- EXERCISE OBJECTIVE
Count how many of the lines below contain the string "maximum", and reply with that number alone.

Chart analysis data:
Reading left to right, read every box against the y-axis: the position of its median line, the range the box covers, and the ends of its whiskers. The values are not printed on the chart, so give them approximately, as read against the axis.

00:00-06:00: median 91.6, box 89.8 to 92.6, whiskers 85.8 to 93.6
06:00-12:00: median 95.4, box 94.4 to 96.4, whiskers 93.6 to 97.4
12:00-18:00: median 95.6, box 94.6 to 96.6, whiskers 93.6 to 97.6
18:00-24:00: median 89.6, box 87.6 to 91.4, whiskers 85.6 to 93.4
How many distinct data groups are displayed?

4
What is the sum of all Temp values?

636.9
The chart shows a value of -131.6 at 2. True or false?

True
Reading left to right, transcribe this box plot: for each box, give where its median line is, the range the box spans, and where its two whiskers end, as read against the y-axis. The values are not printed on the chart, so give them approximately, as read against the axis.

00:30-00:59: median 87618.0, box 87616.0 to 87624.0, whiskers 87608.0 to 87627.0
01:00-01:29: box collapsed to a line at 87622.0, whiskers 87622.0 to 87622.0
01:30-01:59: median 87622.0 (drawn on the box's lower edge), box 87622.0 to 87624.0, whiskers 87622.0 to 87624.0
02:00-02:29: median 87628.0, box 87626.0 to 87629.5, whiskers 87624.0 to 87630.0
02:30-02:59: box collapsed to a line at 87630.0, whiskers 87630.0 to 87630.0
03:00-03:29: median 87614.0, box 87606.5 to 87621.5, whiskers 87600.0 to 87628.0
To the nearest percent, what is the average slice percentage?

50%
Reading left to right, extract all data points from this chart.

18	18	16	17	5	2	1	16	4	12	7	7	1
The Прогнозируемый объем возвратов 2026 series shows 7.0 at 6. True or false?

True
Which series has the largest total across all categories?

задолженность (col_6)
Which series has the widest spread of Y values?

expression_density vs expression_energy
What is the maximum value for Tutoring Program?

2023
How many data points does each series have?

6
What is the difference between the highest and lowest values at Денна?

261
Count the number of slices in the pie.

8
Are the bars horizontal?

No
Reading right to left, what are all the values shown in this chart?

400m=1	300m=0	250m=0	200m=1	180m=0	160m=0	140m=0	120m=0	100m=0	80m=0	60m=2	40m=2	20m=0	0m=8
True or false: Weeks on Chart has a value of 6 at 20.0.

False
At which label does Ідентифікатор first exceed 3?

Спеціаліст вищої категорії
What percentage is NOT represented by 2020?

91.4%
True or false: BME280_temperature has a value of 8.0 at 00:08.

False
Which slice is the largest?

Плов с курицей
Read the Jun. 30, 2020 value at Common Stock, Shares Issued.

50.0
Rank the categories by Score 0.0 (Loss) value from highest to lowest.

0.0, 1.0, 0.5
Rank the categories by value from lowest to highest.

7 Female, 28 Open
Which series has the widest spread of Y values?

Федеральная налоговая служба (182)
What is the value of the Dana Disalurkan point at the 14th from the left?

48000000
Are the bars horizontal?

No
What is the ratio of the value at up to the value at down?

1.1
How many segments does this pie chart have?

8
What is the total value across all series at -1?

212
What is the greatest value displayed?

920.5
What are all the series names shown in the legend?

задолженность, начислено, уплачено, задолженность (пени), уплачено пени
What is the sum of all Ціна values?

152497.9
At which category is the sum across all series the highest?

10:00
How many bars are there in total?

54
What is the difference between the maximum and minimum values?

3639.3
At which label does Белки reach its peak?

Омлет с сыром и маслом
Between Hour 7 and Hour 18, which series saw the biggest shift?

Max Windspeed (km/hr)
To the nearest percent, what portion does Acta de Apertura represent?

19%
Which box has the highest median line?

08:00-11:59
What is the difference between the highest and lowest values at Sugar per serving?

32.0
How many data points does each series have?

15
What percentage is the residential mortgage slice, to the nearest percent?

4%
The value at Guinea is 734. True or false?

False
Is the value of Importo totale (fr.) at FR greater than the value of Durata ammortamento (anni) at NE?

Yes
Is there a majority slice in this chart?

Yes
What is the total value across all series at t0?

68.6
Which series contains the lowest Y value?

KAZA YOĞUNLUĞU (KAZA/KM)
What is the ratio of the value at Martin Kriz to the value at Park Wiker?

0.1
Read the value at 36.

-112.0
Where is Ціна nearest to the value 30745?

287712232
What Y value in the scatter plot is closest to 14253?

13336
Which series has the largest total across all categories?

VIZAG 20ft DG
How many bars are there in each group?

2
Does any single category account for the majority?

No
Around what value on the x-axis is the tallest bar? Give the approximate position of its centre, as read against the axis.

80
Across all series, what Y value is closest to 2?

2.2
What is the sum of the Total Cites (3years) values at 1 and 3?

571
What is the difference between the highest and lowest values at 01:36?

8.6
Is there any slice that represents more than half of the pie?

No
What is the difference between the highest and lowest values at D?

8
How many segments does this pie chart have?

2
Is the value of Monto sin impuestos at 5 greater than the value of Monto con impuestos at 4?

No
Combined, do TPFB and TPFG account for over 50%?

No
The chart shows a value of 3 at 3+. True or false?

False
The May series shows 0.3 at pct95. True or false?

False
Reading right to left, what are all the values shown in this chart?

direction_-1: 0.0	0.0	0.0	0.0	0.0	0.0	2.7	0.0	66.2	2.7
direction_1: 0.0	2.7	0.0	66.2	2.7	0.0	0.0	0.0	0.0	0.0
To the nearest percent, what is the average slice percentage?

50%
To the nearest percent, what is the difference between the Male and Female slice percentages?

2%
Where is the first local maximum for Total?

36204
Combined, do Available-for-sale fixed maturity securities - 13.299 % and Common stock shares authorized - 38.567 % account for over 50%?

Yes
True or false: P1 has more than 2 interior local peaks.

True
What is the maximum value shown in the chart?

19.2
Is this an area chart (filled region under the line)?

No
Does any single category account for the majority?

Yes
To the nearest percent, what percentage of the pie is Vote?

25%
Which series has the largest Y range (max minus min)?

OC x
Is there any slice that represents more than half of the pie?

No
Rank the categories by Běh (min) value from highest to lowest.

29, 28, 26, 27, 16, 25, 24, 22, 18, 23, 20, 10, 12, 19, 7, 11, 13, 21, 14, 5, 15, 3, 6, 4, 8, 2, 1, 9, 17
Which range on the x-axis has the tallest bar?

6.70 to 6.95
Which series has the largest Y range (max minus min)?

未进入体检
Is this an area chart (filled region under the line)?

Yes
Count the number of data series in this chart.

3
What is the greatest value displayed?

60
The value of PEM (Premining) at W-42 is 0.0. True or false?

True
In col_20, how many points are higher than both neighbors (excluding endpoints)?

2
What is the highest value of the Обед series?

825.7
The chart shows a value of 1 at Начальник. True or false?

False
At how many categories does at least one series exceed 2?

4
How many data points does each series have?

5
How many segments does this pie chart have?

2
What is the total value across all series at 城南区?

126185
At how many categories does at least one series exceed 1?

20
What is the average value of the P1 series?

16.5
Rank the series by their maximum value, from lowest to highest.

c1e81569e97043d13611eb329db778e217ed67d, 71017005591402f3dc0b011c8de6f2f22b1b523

- RESPONSE TO THE EXERCISE
5